◆ **Task prompt**
Carry on the piece about integrating ESG and financial reporting from where it stops, writing the best practices it introduces.

◆ **Document excerpt**
Bridging the gap: best practices for integrating ESG and financial reporting
Integrating Environmental, Social, and Governance (ESG) reporting with financial reporting is more important than ever for organisations aiming to remain competitive. Since the Paris Agreement for Climate Change in 2015, measuring sustainability performance alongside financial indicators has become integral to maintaining a robust long-term business strategy, providing a comprehensive view of performance that:
- satisfies investors;
- uncovers risks and opportunities;
- aligns with regulatory requirements; and
- demonstrates a commitment to sustainable practices.
Despite the benefits of aligning ESG and financial reporting, many businesses are struggling to meet this new imperative, especially with the mandatory 2025 reporting deadlines approaching.
According to the International Data Corporation, ESG regulations emerged as the top business risk in Europe in 2023, surpassing cybersecurity and economic concerns. Increasing regulatory pressure, investor expectations, and reputational risks demand companies react quickly to these changes. Challenges arise when organisations treat ESG reporting as a separate agenda, rather than viewing it as a set of processes to be integrated into existing business functions.
The intersection of ESG and financial reporting
Since the UK government committed to reducing greenhouse gas emissions to net zero by 2050, sustainability management has become a core aspect of business practices. Companies are embedding ESG metrics in financial reports, and voluntarily producing sustainability reports with additional disclosures. This shift is not just about complying with new frameworks and standards; businesses are recognising that sustainability directly contributes to long-term value-creation.
Financial, sustainability and operational management are intrinsically linked. Financial data drives strategic planning, resource allocation, and risk management, while operational data informs budgets, performance monitoring and workforce planning. Sustainability data, which falls under operational management reporting, provides crucial insights that shape these key financial and operational decisions. As a result, ESG reporting becomes an essential bridge, connecting sustainability initiatives with overarching business strategies.
ESG reporting now goes beyond being a tool for investors to compare companies, evaluate risks, and decide where to invest capital; it also indicates a company’s broader commitment to corporate responsibility and the long-term societal interests. This fundamental shift redefines the value chain, expanding the focus beyond profits and shareholder returns to include sustained societal value.
While some finance departments may view ESG reporting as another compliance exercise driven by evolving regulations, the reality is more nuanced. At its core, the push for detailed ESG reporting is being driven by society’s redefinition of value. Consumers increasingly demand ethical business practices, putting pressure on businesses to responsibly source raw materials, adopt sustainable production methods and ensure fair wages and labour conditions throughout the supply chain.
By disclosing ESG data, organisations not only enhance transparency, but also gain valuable insights into where they can mitigate risks that could affect financial performance. These insights aid decision-making at a strategic-level, decisions which can directly impact business models, underscoring the need to integrate ESG with financial reporting.
Best practices for integrating ESG data with financial reporting
Whether you are just beginning your ESG reporting journey, selecting a technology solution, or optimising current processes, these best practices can help achieve seamless integration between ESG and financial reporting.

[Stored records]

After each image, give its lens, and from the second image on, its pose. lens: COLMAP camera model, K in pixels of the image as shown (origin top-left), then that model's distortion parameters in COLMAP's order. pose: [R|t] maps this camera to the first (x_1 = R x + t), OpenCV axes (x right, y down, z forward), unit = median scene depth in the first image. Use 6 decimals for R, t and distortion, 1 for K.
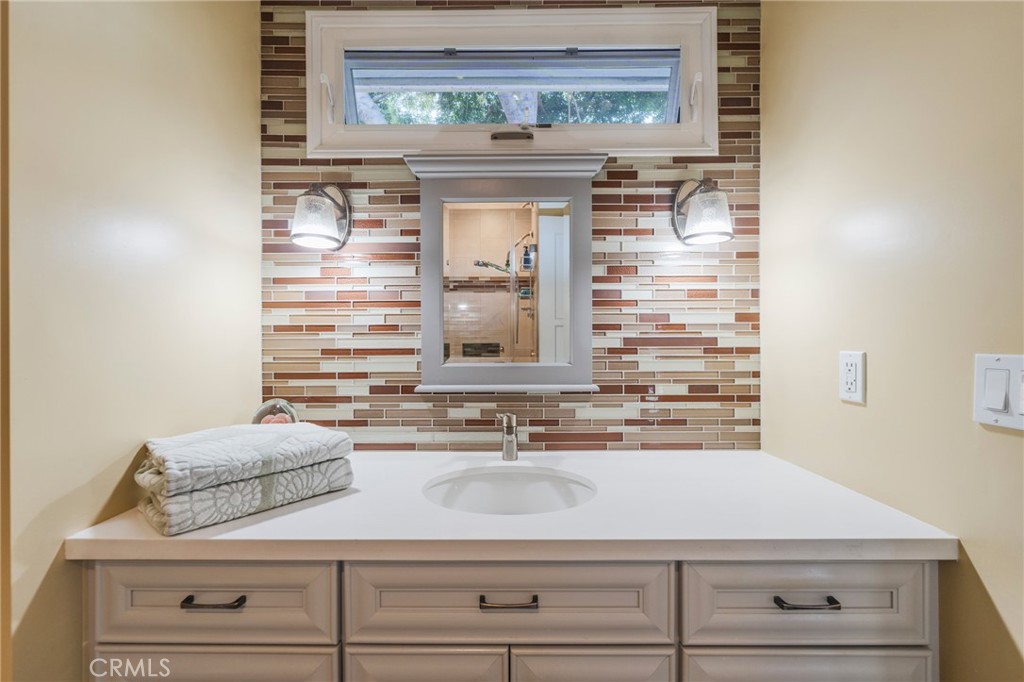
lens RADIAL K [[417.3, 0, 512.0], [0, 417.3, 341.0], [0, 0, 1]] dist [-0.003179, -0.000133]
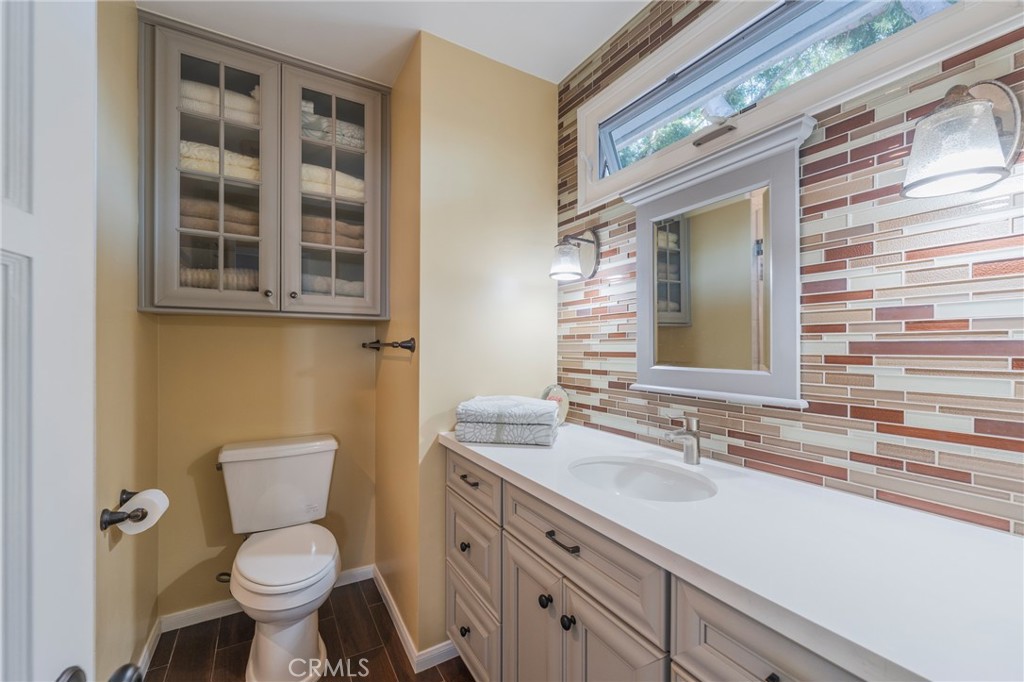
lens RADIAL K [[420.6, 0, 512.0], [0, 420.6, 341.0], [0, 0, 1]] dist [0.001105, -0.000041]
pose [[0.507680, -0.007934, -0.861509, 0.610835], [0.000072, 0.999958, -0.009167, -0.002997], [0.861546, 0.004591, 0.507659, 0.097789]]
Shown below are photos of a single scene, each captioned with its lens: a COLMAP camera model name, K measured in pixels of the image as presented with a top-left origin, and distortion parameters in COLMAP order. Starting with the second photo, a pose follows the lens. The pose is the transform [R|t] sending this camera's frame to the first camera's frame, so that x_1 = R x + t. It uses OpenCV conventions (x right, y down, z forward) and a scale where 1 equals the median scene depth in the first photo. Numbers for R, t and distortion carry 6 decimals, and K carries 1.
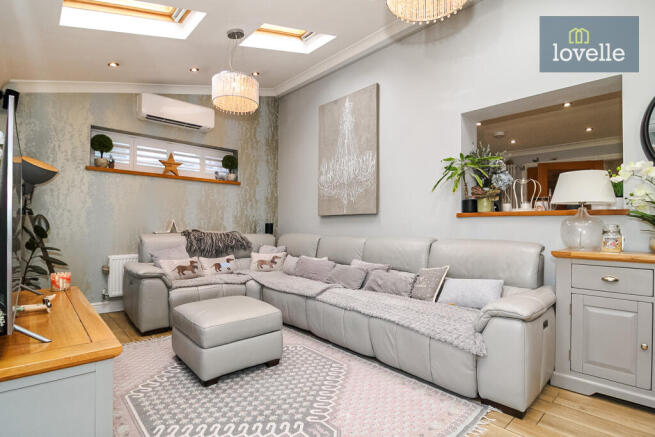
lens RADIAL K [[319.5, 0, 329.7], [0, 319.5, 222.1], [0, 0, 1]] dist [-0.000060, -0.013491]
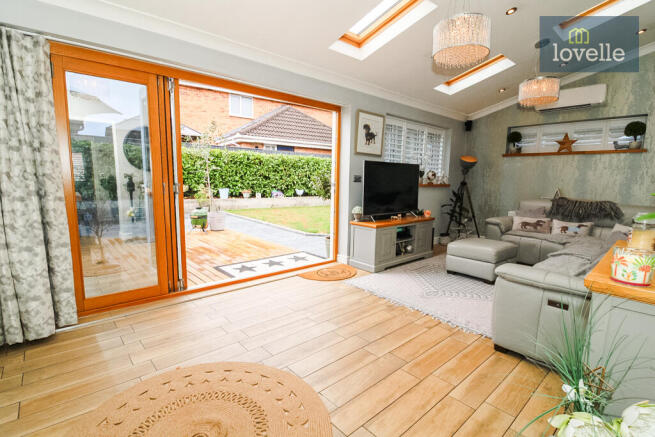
lens RADIAL K [[319.5, 0, 329.7], [0, 319.5, 222.1], [0, 0, 1]] dist [-0.000060, -0.013491]
pose [[-0.031259, 0.123148, -0.991896, 0.811079], [-0.005537, 0.992344, 0.123379, -0.027067], [0.999496, 0.009349, -0.030338, 0.152559]]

◆ **Response for this exercise**
Define your ‘why’ and establish clear objectives
Before choosing an ESG reporting solution or discussing how to present your ESG data, make sure your organisation can clearly define its ESG and financial reporting objectives. Ask key questions such as:
- Why is ESG important to our business?
- What factors are driving our ESG metrics?
- Who are we disclosing information to?
- What does sustainability mean to our stakeholders?
- What value will ESG reporting bring to our organisation?
Having clear answers to these questions ensures alignment and that employees can communicate why ESG is important to your organisation, securing buy-in from the business that drives ESG strategy.
Conduct a double materiality assessment
A double materiality assessment evaluates ESG issues which impact a company financially, as well as how a company’s activities impact the environment and society. Conducting a double materiality assessment is the starting point for identifying material issues to your industry, company, investors and team members. Establish metrics and KPIs for ESG and financial performance, that align with stakeholder requirements. Choose a set of standards or a framework that suits your financial reporting needs, such as the IFRS Sustainability Disclosure Standards (IFRS SDS) or Corporate Sustainability Reporting Directive (CSRD), for which a double materiality assessment is a key requirement. This foundational step is vital for aligning teams across the business and ensuring successful ESG reporting efforts.
Dedicate the right resources
Appointing a dedicated ESG resource to act as the point of contact for all ESG-related matters, whether that be an internal sustainability team or an external advisor, will help ensure your ESG reporting project runs smoothly. This resource bridges the gap between finance and other departments, fostering collaboration and ensuring alignment on ESG goals. They also help protect the organisation from reputational damage by identifying and addressing non-compliance issues and risks. Without qualified expertise, the quality and effectiveness of your ESG reporting can suffer.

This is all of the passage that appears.